● **WHAT TO WORK ON**
[A] From the Yiddish thread, extract everything from "Yiddish is still" down to "point of view.", copying it word for word.
[B] According to the Yiddish thread, about how many Yiddish newspapers were there in New York roughly a hundred years ago?

I couldn't find much except for few books on it and promised my Bubbie that I would keep using Yiddish as much as possible in my home. The internet has sure helped me keep using it and the access to look up words and meanings easily. I created flash cards to teach with and then stumbled upon the idea of playing cards to help teach and spread it. Please do not look at this as a plug in anyway, simply a promotion of Yiddish!  Please support and share the kickstarter project of making Yiddish playing cards. I am less concerned with financial backing, as I am confident the venture will be funded, as I am about getting the word out there and continuing to spread Yiddish!


----------



## yiddishcards

LilianaB thanks for such a detailed reply. Do you happen to know of any Yiddish Newspapers, publications or periodicals? Thanks!


----------



## LilianaB

Hi, not right now, but I can do some research. I will find out the exact names which are still published today. There were about 150 newspapers in Yiddish in New York about a hundred years ago. Now, there are still some.


----------



## Yaella

Yiddish is still in use by some Jewish families in Belgium, in particular in Antwerp. 
It is taught at the Martin Buber institute in Brussels and there are other, less formal, initiatives where people can learn and speak Yiddish. 
I don't believe that Belgium is an exception from that point of view.


----------



## David S

Anyone who thinks that Yiddish is a dying language should go visit Kiryas Joel or New Square in New York State. It is very much the everyday language used in Hasidic communities. It's influenced New York English a lot, you'll hear about people schmoozing with their neighbors or having a light nosh or kvetching about their in-laws.


----------



## NorwegianNYC

As fascinating as KJ and New Square are, they represent the challenges Yiddish are facing rather than its survival. Both are all-Hassidic towns where the language is kept alive in isolated enclaves. Not unlike Pennsylvania Dutch. Don't get me wrong, I do not think it will go extinct anytime soon, but it is no longer used as a means of communication among the general Jewish population in the New York area. Yiddish was once widely spoken in NYC, but it lost out to English. KJ and New Square are the last redoubt, but it will not spread from there, and it will increasingly lag behind in the communications race - except internally within the communities, where it can still be used for everyday things.


----------



## LilianaB

Hi, Roel. here is some information about Yiddish newspapers in New York. the first on is till published biweekly (in Yiddish) http://en.wikipedia.org/wiki/The_Forward

Here is some more information about publishing in Yiddish and the perspectives for the language:http://www.nytimes.com/2013/01/28/business/media/for-yiddish-a-fresh-presence-online.html

http://www.w3newspapers.com/usa/jewish/


----------



## Judica

Yiddish is simply German as spoken by the Jews of Europe.

● **THE DATA**
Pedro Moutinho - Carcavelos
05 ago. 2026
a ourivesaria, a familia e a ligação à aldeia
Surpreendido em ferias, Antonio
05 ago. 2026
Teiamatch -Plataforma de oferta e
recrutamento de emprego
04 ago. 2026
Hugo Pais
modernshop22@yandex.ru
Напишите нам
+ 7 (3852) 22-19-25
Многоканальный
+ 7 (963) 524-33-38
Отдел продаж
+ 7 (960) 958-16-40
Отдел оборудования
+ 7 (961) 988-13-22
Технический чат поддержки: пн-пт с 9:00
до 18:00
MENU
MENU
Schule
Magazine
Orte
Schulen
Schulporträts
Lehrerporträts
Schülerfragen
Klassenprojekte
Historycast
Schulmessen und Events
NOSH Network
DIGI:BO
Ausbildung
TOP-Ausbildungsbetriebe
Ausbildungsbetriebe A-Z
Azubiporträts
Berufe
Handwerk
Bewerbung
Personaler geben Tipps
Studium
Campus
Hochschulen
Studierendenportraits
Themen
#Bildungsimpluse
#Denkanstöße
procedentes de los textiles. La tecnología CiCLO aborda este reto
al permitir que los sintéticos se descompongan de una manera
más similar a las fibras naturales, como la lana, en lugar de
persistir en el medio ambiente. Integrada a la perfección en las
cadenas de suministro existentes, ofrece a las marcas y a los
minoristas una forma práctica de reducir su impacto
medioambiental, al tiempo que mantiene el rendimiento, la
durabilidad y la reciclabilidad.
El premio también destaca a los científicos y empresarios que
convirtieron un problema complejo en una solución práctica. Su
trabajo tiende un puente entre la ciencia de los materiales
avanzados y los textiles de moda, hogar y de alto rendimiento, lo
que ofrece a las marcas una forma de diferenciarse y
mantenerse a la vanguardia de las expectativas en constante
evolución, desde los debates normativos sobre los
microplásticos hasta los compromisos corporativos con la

* * *

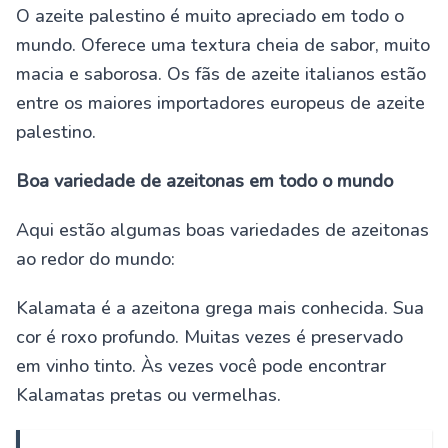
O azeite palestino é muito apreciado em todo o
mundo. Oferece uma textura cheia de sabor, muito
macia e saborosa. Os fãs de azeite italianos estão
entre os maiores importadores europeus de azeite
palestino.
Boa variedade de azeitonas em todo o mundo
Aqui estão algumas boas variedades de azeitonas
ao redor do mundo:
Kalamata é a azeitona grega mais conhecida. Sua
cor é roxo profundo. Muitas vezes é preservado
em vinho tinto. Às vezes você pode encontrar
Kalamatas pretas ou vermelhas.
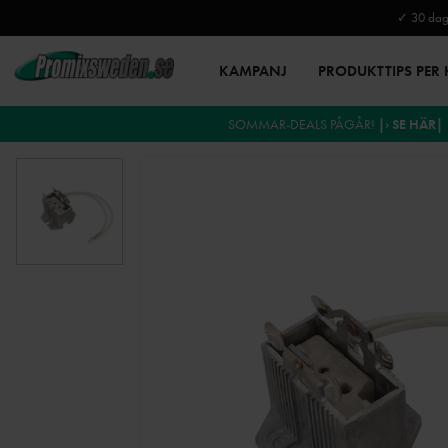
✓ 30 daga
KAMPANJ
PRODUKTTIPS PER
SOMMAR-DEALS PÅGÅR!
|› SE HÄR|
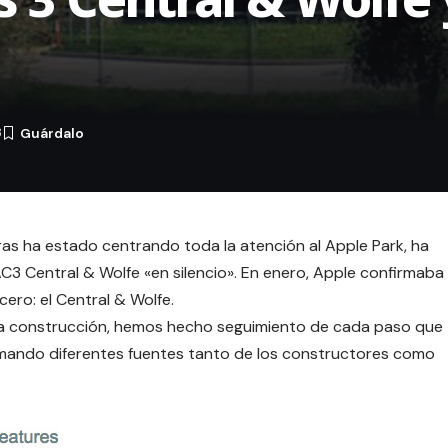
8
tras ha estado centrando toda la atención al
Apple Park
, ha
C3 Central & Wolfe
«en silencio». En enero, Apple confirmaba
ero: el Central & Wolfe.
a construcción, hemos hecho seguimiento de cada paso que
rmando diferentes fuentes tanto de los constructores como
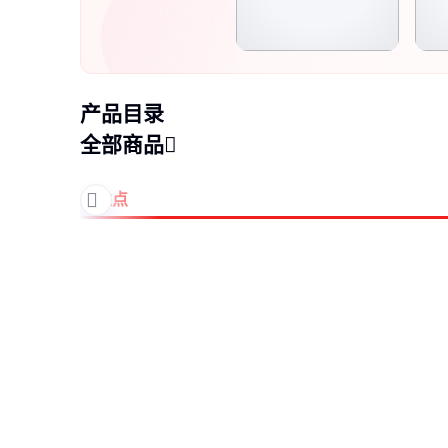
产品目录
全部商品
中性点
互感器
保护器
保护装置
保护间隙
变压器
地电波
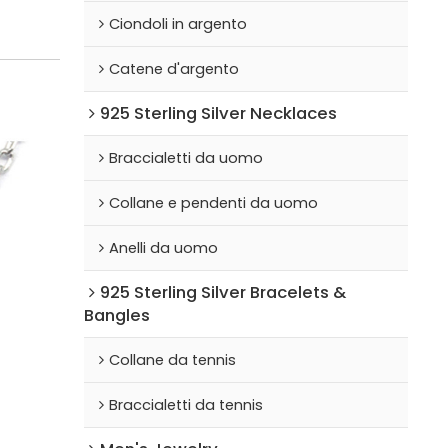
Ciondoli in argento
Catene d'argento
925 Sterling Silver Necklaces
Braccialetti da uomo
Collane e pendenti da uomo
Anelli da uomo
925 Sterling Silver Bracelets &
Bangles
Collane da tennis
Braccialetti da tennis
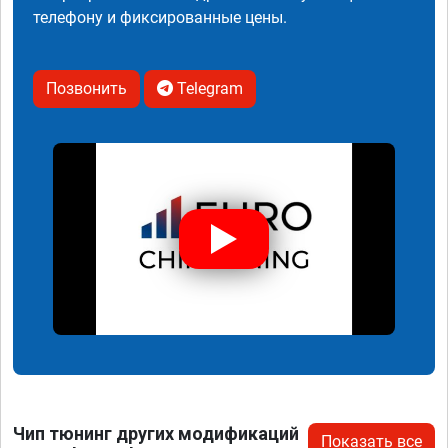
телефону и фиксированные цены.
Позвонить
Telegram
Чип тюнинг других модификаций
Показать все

● **TASK-BY-TASK ANSWERS**
[A]
Yiddish is still in use by some Jewish families in Belgium, in particular in Antwerp. 
It is taught at the Martin Buber institute in Brussels and there are other, less formal, initiatives where people can learn and speak Yiddish. 
I don't believe that Belgium is an exception from that point of view.

[B] About 150.